Oligarki Rudapaksa Ibu Pertiwi, Kok Bisa?



 Dengan menerapkan seluruh aturan Islam secara kafah (menyeluruh), maka tidak ada celah masuk untuk oligarki apalagi merudapaksa ibu pertiwi. 

OPINI 

Oleh Nur Fitriyah Asri

Aktivis Muslimat Peduli Umat


Muslimahkaffahmedia.eu.org, OPINI -Negeri yang konon kaya raya dengan kekayaan sumber daya alamnya yang melimpah-ruah. Seperti migas (minyak dan gas), tambang (emas, perak, batubara, nekel, dll), kekayaan alam hutan dan lautnya ibarat jamrud katulistiwa. Kini, 75 persen lahan dikuasai oleh satu persen rakyat Indonesia (oligarki). Sisanya, 99 persen rakyat berebut 25 persen lahan yang tersisa, kata Mahfud MD dalam acara dialog Andalas Lawyers Club di Universitas Andalas, (18/12/2023)


Apa oligarki itu? Oligarki berasal dari  Bahasa Yunani, terdiri dari oligoi (sedikit) dan arkhein (menguasai). Menurut Aritoteles, oligarki artinya pelaksanaan pemerintahan oleh segelintir warga negara terkaya. Mereka mengendalikan kekayaan yang sangat besar, yang dengan mudah digunakan untuk tujuan politik. Jadi,  oligarki adalah aktor yang diberdayakan oleh kekayaan, sehingga dapat membeli jabatan, menentukan hasil politik, keputusan hukum, hingga dapat mempekerjakan massa dan pihak bersenjata. (Winters & Page, 2009)

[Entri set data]
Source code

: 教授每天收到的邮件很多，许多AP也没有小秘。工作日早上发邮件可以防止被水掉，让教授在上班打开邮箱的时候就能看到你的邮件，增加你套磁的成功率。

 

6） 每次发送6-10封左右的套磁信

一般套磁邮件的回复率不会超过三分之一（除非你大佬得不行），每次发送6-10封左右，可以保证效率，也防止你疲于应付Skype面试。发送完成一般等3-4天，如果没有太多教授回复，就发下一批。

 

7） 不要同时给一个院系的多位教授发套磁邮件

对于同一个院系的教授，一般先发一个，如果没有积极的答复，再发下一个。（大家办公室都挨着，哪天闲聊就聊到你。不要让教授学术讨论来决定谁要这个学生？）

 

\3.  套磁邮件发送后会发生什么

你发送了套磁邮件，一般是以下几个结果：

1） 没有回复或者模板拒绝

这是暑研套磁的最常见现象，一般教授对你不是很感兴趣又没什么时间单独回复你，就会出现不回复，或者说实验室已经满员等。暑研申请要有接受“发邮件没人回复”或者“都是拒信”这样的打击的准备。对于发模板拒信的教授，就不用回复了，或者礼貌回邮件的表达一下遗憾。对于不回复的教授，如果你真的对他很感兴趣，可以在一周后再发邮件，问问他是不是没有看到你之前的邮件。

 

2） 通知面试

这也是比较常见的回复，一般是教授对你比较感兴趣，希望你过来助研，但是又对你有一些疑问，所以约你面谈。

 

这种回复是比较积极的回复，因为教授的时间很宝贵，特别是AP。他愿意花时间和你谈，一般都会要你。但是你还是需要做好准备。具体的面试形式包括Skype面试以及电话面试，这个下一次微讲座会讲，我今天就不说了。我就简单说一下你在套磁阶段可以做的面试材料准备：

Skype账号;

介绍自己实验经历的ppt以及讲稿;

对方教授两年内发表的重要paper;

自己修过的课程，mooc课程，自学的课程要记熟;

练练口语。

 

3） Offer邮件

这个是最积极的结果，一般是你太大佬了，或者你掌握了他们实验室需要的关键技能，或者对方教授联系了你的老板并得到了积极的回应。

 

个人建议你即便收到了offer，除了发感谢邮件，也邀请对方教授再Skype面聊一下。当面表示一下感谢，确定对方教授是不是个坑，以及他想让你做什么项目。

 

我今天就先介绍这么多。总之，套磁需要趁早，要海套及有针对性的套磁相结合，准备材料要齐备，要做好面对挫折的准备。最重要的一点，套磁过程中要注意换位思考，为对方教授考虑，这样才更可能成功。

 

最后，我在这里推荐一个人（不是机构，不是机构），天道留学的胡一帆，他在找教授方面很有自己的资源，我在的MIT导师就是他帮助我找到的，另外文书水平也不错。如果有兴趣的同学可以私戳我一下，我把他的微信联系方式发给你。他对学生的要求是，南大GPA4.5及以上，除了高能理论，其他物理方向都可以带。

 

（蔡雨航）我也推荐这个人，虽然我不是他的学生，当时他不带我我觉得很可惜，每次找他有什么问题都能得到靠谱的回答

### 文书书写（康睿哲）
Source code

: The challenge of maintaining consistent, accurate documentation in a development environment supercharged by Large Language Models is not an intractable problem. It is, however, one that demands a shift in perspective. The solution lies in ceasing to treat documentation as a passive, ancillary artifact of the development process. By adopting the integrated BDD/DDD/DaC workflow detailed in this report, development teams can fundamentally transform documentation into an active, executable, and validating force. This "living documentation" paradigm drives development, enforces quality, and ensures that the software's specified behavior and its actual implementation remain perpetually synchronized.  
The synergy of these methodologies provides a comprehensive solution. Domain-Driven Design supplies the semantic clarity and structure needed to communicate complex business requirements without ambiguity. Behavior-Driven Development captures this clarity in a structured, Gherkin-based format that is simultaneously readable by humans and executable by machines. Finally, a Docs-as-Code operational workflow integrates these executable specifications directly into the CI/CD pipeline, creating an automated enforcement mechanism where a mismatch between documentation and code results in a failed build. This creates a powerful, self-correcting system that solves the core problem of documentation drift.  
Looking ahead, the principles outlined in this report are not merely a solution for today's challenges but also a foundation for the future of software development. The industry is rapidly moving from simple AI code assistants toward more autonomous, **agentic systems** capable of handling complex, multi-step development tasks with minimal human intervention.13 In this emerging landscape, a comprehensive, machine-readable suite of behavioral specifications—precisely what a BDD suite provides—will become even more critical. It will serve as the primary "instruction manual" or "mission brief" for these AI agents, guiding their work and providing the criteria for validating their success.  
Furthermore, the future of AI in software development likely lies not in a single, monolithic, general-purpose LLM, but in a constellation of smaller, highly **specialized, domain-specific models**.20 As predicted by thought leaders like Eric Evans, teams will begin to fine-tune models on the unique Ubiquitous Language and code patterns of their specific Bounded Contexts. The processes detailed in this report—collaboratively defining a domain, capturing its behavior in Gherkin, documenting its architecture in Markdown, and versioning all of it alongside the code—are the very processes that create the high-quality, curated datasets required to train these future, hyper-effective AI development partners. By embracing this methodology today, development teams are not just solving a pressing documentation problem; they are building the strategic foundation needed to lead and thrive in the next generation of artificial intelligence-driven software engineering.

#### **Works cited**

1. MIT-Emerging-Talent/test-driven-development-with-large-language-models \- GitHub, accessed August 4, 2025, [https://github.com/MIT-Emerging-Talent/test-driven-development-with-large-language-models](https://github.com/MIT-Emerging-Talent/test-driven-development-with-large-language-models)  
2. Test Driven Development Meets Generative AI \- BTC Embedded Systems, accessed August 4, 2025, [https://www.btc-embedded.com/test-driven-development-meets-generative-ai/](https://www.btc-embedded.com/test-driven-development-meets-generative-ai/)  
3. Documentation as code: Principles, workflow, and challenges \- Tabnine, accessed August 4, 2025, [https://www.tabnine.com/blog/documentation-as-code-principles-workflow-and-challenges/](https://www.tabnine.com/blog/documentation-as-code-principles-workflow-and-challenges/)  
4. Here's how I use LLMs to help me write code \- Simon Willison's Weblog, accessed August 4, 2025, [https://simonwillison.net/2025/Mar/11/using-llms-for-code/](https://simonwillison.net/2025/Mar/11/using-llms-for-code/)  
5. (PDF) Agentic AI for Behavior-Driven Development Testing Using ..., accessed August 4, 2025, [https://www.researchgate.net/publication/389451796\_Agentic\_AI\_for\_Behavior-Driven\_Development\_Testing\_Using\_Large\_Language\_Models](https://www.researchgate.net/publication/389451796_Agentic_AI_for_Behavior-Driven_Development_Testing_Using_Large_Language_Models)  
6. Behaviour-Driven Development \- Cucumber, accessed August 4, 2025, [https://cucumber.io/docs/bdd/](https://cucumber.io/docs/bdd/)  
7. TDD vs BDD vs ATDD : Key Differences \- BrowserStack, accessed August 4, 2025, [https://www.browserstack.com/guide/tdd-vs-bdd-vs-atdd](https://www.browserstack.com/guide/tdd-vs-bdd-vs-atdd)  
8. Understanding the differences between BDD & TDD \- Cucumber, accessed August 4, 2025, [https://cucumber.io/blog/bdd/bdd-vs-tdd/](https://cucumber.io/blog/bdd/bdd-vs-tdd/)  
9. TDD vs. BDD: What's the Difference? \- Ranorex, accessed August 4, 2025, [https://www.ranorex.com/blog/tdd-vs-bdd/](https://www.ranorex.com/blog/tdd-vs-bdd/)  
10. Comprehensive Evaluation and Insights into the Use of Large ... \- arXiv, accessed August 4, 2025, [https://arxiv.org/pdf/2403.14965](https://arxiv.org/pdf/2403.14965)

▸ Yang Harus Dikerjakan:
1. Tulis ulang kata demi kata bagian dari teks tentang oligarki, mulai dari kata "Aktivis Muslimat Peduli" dan berhenti setelah kata "Universitas Andalas, (18/12/2023)".
2. Dalam listing, tulis lagi hanya baris-baris dari baris yang memuat "这也是比较常见的回复，一般是" sampai baris yang memuat "个人建议你即便收到了offe", termasuk kedua baris itu. Ganti "教授" dengan "导师", dan biarkan bagian lain tetap sama.
Teks dan listing ini diambil dari sumber yang berbeda.

▸ Hasil Tiap Tugas:
1.
Aktivis Muslimat Peduli Umat


Muslimahkaffahmedia.eu.org, OPINI -Negeri yang konon kaya raya dengan kekayaan sumber daya alamnya yang melimpah-ruah. Seperti migas (minyak dan gas), tambang (emas, perak, batubara, nekel, dll), kekayaan alam hutan dan lautnya ibarat jamrud katulistiwa. Kini, 75 persen lahan dikuasai oleh satu persen rakyat Indonesia (oligarki). Sisanya, 99 persen rakyat berebut 25 persen lahan yang tersisa, kata Mahfud MD dalam acara dialog Andalas Lawyers Club di Universitas Andalas, (18/12/2023)

2.
这也是比较常见的回复，一般是导师对你比较感兴趣，希望你过来助研，但是又对你有一些疑问，所以约你面谈。

 

这种回复是比较积极的回复，因为导师的时间很宝贵，特别是AP。他愿意花时间和你谈，一般都会要你。但是你还是需要做好准备。具体的面试形式包括Skype面试以及电话面试，这个下一次微讲座会讲，我今天就不说了。我就简单说一下你在套磁阶段可以做的面试材料准备：

Skype账号;

介绍自己实验经历的ppt以及讲稿;

对方导师两年内发表的重要paper;

自己修过的课程，mooc课程，自学的课程要记熟;

练练口语。

 

3） Offer邮件

这个是最积极的结果，一般是你太大佬了，或者你掌握了他们实验室需要的关键技能，或者对方导师联系了你的老板并得到了积极的回应。

 

个人建议你即便收到了offer，除了发感谢邮件，也邀请对方导师再Skype面聊一下。当面表示一下感谢，确定对方导师是不是个坑，以及他想让你做什么项目。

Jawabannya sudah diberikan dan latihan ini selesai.